Task objective | Print every record exactly as it appears. Leave the pictures out.

Materials provided |

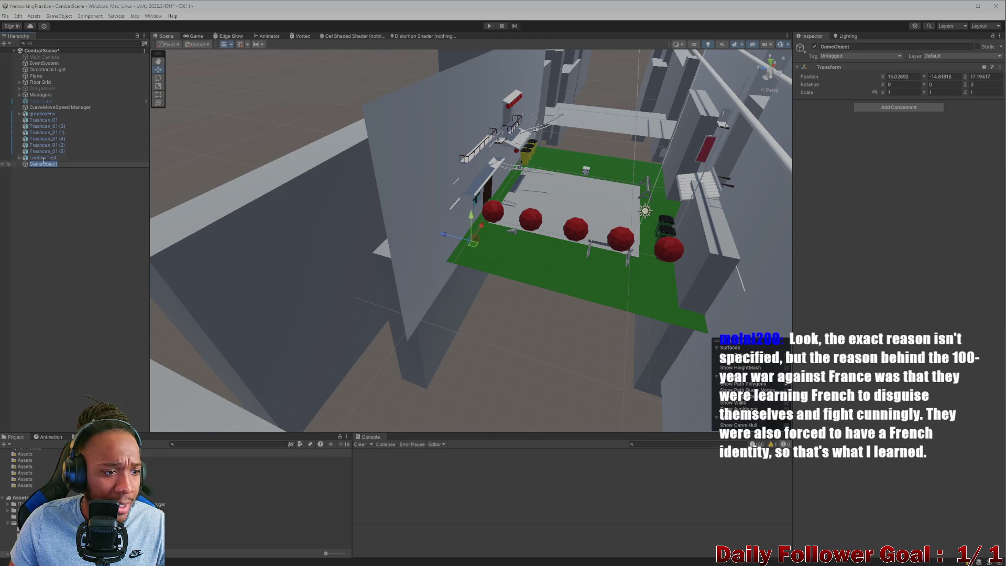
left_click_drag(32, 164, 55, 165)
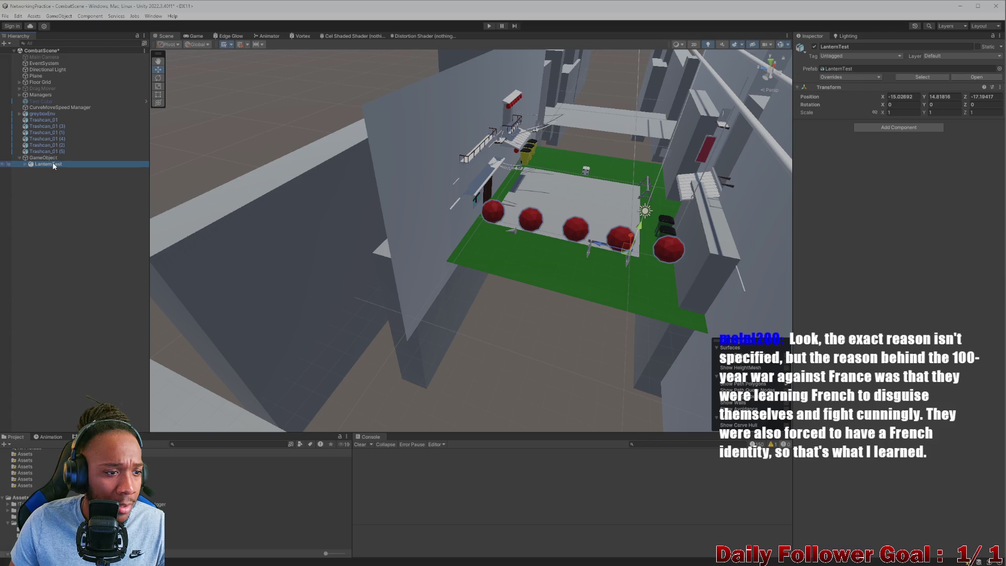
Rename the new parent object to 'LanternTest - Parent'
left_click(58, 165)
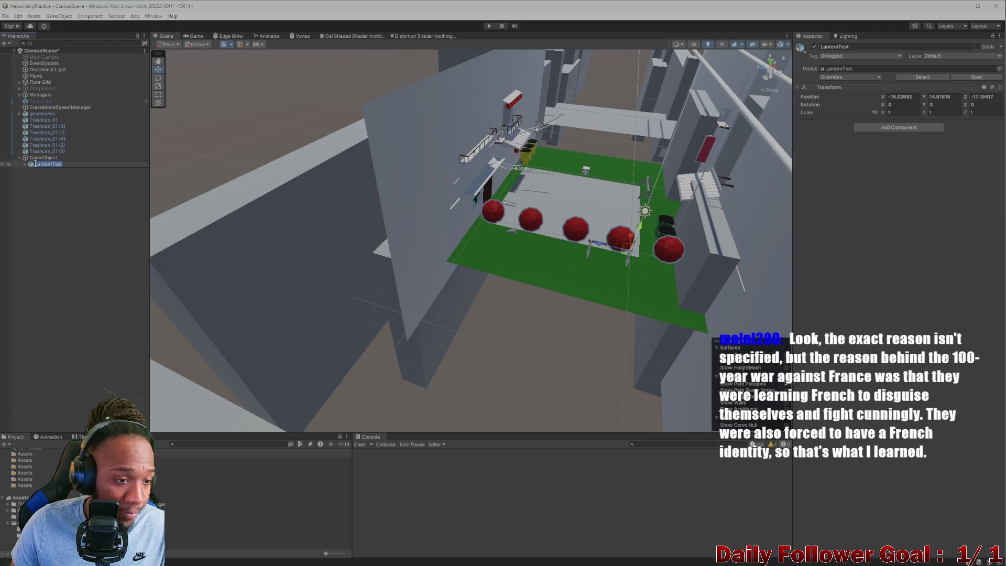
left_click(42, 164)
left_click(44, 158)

Exercise solution |
left_click_drag(32, 164, 55, 165)
Rename the new parent object to 'LanternTest - Parent'
left_click(58, 165)
left_click(42, 164)
left_click(44, 158)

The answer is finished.